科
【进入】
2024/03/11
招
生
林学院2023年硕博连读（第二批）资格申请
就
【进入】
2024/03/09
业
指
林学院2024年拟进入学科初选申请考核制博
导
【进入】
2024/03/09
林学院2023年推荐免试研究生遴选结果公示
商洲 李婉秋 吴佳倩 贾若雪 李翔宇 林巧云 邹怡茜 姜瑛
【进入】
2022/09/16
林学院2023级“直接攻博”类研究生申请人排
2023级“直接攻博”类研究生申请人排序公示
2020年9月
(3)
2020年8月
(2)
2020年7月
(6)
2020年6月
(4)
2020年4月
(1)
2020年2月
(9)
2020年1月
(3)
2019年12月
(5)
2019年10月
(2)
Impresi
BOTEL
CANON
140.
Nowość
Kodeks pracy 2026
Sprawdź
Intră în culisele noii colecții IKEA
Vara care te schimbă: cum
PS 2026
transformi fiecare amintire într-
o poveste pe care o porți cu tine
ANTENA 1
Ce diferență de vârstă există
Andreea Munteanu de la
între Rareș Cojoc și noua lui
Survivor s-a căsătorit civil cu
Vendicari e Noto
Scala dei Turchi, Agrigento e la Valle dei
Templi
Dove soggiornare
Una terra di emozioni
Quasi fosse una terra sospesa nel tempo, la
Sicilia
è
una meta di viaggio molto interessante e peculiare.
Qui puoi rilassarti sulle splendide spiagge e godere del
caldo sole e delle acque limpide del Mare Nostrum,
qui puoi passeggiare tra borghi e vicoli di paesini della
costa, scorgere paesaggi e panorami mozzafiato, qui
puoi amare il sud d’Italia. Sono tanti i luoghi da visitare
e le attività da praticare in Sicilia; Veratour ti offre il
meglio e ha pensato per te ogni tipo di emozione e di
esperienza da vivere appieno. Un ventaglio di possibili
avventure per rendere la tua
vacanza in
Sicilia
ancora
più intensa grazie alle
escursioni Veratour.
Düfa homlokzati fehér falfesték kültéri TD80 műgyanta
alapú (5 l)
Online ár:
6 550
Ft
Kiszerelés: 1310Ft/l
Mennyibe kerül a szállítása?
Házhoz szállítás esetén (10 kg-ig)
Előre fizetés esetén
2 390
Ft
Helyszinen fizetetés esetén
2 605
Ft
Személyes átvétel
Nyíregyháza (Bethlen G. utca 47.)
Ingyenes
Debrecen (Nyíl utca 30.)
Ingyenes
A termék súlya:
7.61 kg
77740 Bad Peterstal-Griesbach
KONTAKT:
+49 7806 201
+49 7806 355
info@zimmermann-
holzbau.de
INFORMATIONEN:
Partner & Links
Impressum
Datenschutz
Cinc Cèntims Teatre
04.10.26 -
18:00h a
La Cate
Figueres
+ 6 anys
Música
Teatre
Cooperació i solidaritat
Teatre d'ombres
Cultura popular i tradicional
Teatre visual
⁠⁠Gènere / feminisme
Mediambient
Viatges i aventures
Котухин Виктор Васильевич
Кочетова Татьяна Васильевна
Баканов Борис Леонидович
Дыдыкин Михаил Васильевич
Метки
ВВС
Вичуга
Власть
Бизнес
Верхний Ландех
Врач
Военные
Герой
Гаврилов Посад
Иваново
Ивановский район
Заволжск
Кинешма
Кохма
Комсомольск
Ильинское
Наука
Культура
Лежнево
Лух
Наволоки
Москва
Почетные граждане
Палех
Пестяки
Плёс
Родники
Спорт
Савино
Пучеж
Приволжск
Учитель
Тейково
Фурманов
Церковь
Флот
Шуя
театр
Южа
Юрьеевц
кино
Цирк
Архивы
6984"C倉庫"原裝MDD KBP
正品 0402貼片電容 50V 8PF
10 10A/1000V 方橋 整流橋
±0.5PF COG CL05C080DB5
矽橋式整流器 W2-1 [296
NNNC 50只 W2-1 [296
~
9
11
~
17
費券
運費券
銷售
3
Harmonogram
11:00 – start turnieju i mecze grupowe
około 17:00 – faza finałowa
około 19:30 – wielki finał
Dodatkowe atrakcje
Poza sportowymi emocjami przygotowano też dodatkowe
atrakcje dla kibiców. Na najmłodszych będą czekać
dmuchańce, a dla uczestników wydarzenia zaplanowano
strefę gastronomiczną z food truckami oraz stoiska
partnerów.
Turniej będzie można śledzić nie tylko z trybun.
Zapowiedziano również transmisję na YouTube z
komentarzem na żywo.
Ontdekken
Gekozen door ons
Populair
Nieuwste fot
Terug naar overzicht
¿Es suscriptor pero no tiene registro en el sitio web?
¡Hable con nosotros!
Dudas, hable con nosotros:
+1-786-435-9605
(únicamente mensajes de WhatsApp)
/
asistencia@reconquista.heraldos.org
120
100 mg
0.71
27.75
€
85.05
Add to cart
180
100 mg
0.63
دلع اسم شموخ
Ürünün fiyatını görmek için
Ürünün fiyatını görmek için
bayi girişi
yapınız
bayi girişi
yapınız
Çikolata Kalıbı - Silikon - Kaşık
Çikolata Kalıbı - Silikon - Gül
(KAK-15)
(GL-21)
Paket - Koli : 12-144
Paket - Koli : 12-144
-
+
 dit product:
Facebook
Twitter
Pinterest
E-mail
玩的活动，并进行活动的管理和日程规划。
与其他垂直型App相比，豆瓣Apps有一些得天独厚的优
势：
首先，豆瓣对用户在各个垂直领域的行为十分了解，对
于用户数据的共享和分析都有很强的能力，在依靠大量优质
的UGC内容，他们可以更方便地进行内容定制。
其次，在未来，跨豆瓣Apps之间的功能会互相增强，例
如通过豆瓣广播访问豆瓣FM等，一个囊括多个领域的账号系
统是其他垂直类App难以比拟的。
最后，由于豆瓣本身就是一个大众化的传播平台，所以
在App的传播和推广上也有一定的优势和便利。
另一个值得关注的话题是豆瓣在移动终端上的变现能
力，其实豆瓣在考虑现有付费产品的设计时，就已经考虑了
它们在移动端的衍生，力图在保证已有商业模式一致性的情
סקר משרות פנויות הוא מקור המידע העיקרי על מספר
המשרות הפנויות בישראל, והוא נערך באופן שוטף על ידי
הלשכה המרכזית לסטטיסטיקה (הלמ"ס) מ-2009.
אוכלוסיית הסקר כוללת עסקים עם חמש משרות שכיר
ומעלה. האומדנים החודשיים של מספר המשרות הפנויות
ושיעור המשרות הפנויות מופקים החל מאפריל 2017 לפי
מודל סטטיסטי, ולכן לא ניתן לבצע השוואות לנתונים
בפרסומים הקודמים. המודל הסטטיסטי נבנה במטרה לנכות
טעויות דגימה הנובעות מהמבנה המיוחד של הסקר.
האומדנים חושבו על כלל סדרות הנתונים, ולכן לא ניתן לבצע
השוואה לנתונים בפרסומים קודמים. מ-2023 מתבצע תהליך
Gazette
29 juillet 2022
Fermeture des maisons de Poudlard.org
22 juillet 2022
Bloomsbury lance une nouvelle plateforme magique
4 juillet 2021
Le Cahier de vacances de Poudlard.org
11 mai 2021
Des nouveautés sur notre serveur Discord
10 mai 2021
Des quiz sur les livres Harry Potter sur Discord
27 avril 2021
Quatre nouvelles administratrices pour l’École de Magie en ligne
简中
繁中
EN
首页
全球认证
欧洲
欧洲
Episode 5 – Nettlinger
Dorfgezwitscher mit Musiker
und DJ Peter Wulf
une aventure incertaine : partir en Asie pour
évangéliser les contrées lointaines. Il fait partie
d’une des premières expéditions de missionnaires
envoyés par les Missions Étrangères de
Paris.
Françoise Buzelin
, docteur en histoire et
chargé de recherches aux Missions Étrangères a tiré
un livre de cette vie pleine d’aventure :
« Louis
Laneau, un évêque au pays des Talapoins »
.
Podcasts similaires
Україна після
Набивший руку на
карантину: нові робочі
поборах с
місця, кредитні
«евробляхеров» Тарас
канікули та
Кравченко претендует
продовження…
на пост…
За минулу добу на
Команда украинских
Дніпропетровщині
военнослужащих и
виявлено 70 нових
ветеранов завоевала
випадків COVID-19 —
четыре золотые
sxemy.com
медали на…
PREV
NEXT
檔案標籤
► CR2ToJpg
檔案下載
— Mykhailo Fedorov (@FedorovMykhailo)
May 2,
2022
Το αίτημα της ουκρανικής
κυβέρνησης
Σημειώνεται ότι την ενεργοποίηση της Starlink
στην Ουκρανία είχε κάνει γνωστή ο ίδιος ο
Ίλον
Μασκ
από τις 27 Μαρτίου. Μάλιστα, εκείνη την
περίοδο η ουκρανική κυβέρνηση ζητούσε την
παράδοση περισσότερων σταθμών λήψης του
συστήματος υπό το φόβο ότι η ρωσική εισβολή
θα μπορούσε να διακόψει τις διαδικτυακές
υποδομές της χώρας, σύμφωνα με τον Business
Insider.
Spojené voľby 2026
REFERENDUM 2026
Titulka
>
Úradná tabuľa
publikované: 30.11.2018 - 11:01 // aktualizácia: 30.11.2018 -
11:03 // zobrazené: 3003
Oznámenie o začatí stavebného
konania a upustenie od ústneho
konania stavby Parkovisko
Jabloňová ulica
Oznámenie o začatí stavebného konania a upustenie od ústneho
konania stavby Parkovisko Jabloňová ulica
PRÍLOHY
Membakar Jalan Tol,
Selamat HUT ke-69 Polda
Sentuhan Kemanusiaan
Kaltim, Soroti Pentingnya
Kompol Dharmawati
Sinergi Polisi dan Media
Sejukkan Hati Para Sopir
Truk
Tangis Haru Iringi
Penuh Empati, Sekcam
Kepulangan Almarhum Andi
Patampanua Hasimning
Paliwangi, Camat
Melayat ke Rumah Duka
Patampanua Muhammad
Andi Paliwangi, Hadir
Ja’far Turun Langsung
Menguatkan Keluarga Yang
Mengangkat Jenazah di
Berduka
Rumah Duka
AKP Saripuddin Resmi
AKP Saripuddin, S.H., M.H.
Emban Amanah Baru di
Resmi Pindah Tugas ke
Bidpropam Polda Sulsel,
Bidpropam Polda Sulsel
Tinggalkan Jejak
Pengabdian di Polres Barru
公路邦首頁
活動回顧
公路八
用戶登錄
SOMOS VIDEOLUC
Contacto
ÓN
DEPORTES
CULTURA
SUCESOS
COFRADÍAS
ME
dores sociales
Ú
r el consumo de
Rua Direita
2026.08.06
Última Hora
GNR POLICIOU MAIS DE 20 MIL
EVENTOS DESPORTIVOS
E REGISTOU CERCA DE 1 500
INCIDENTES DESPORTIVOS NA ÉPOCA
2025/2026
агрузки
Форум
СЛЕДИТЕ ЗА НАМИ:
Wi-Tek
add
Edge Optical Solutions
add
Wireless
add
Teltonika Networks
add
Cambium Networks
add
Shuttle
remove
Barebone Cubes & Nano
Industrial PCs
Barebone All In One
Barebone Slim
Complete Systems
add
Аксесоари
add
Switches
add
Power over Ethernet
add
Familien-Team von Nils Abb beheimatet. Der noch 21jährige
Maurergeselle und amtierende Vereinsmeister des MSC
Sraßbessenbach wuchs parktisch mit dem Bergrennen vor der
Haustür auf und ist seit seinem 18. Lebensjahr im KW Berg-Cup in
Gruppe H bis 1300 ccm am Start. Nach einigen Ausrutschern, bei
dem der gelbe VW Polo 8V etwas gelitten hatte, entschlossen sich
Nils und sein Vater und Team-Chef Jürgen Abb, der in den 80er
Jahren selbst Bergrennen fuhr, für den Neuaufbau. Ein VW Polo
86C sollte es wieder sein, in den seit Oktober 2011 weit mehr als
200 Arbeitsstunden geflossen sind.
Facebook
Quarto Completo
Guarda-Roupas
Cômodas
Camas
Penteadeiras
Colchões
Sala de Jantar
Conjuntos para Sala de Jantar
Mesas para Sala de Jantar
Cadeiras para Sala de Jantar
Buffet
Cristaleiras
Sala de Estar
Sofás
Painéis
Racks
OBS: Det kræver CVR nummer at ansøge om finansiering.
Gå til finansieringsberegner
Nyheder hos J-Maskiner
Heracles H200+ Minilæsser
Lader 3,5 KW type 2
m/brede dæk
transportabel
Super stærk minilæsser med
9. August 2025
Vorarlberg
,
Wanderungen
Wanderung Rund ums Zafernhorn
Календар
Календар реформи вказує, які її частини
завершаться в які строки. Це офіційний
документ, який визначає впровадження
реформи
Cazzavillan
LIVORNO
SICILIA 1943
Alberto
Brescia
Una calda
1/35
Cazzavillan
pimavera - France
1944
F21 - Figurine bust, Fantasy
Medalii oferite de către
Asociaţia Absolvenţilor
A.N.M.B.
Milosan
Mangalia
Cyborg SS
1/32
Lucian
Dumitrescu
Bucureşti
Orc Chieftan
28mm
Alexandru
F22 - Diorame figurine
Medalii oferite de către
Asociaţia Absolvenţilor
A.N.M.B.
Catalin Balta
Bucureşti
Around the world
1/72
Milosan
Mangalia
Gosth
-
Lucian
------------
= ISTRUZIONI DEL COMPITO =
Riporta in una tabella Markdown le righe, partendo dalla prima e arrivando a quella che contiene "între Rareș Cojoc și noua lui", inclusa. Usa le colonne «Numero» e «Testo della riga» e tralascia le righe vuote.

= RISPOSTA AL COMPITO =
| Numero | Testo della riga |
|---|---|
| 1 | 科 |
| 2 | 【进入】 |
| 3 | 2024/03/11 |
| 4 | 招 |
| 5 | 生 |
| 6 | 林学院2023年硕博连读（第二批）资格申请 |
| 7 | 就 |
| 8 | 【进入】 |
| 9 | 2024/03/09 |
| 10 | 业 |
| 11 | 指 |
| 12 | 林学院2024年拟进入学科初选申请考核制博 |
| 13 | 导 |
| 14 | 【进入】 |
| 15 | 2024/03/09 |
| 16 | 林学院2023年推荐免试研究生遴选结果公示 |
| 17 | 商洲 李婉秋 吴佳倩 贾若雪 李翔宇 林巧云 邹怡茜 姜瑛 |
| 18 | 【进入】 |
| 19 | 2022/09/16 |
| 20 | 林学院2023级“直接攻博”类研究生申请人排 |
| 21 | 2023级“直接攻博”类研究生申请人排序公示 |
| 22 | 2020年9月 |
| 23 | (3) |
| 24 | 2020年8月 |
| 25 | (2) |
| 26 | 2020年7月 |
| 27 | (6) |
| 28 | 2020年6月 |
| 29 | (4) |
| 30 | 2020年4月 |
| 31 | (1) |
| 32 | 2020年2月 |
| 33 | (9) |
| 34 | 2020年1月 |
| 35 | (3) |
| 36 | 2019年12月 |
| 37 | (5) |
| 38 | 2019年10月 |
| 39 | (2) |
| 40 | Impresi |
| 41 | BOTEL |
| 42 | CANON |
| 43 | 140. |
| 44 | Nowość |
| 45 | Kodeks pracy 2026 |
| 46 | Sprawdź |
| 47 | Intră în culisele noii colecții IKEA |
| 48 | Vara care te schimbă: cum |
| 49 | PS 2026 |
| 50 | transformi fiecare amintire într- |
| 51 | o poveste pe care o porți cu tine |
| 52 | ANTENA 1 |
| 53 | Ce diferență de vârstă există |
| 54 | Andreea Munteanu de la |
| 55 | între Rareș Cojoc și noua lui |